Dikilitaş is a neighbourhood in the municipality and district of Akdeniz, Mersin Province, Turkey. Its population is 1,069 (2022). It takes its name from an ancient Assyrian monument.

==Geography==
Both the settlement and the monument are in Mersin municipality area. But the monument is secluded in the citrus gardens at about . The road from the city center to the monument is about 12 km. The settlement is situated slightly to the north of the monument.

==History==
In Turkish Dikilitaş means obelisk. Dikilitaş in Mersin was a triumph monument erected by the Assyrian king Sennacherib after his victory against Dorians in 696 BC. When erected, the monument was on the ancient road to Tarsus and probably located in the urban fabric of the ancient city of Anchiale.

==Technical details==
The monument is actually a rectangular conglomerate 15 m high, with a base area of 4 × 2 m^{2} (6 × 12 ft^{2}).
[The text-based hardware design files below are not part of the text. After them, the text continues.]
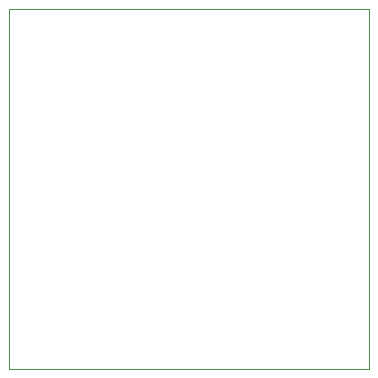
<source format=gm1>
%TF.GenerationSoftware,KiCad,Pcbnew,(5.1.12)-1*%
%TF.CreationDate,2022-02-08T18:48:32+00:00*%
%TF.ProjectId,Watch_PCB_V2,57617463-685f-4504-9342-5f56322e6b69,rev?*%
%TF.SameCoordinates,Original*%
%TF.FileFunction,Profile,NP*%
%FSLAX46Y46*%
G04 Gerber Fmt 4.6, Leading zero omitted, Abs format (unit mm)*
G04 Created by KiCad (PCBNEW (5.1.12)-1) date 2022-02-08 18:48:32*
%MOMM*%
%LPD*%
G01*
G04 APERTURE LIST*
%TA.AperFunction,Profile*%
%ADD10C,0.050000*%
%TD*%
G04 APERTURE END LIST*
D10*
X220980000Y-63500000D02*
X220980000Y-93980000D01*
X190500000Y-63500000D02*
X220980000Y-63500000D01*
X220980000Y-93980000D02*
X190500000Y-93980000D01*
X190500000Y-93980000D02*
X190500000Y-63500000D01*
M02*

</source>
Its marble cover (and possibly the sculpture on the monument) have since been ruined.

==A legend==
According to a popular legend there were two struggling families one in Tarsus and the other in Silifke. The families made peace and the daughter of the Tarsus family and the son of the Silifke family got married. But after the bride’s brother died of natural causes in Silifke, the head of the Silifke family travelled to Tarsus to deliver the bad news. However, before reaching to Tarsus he met with the head of the Tarsus family on the spot where the monument is. The monument was erected by the grieving father.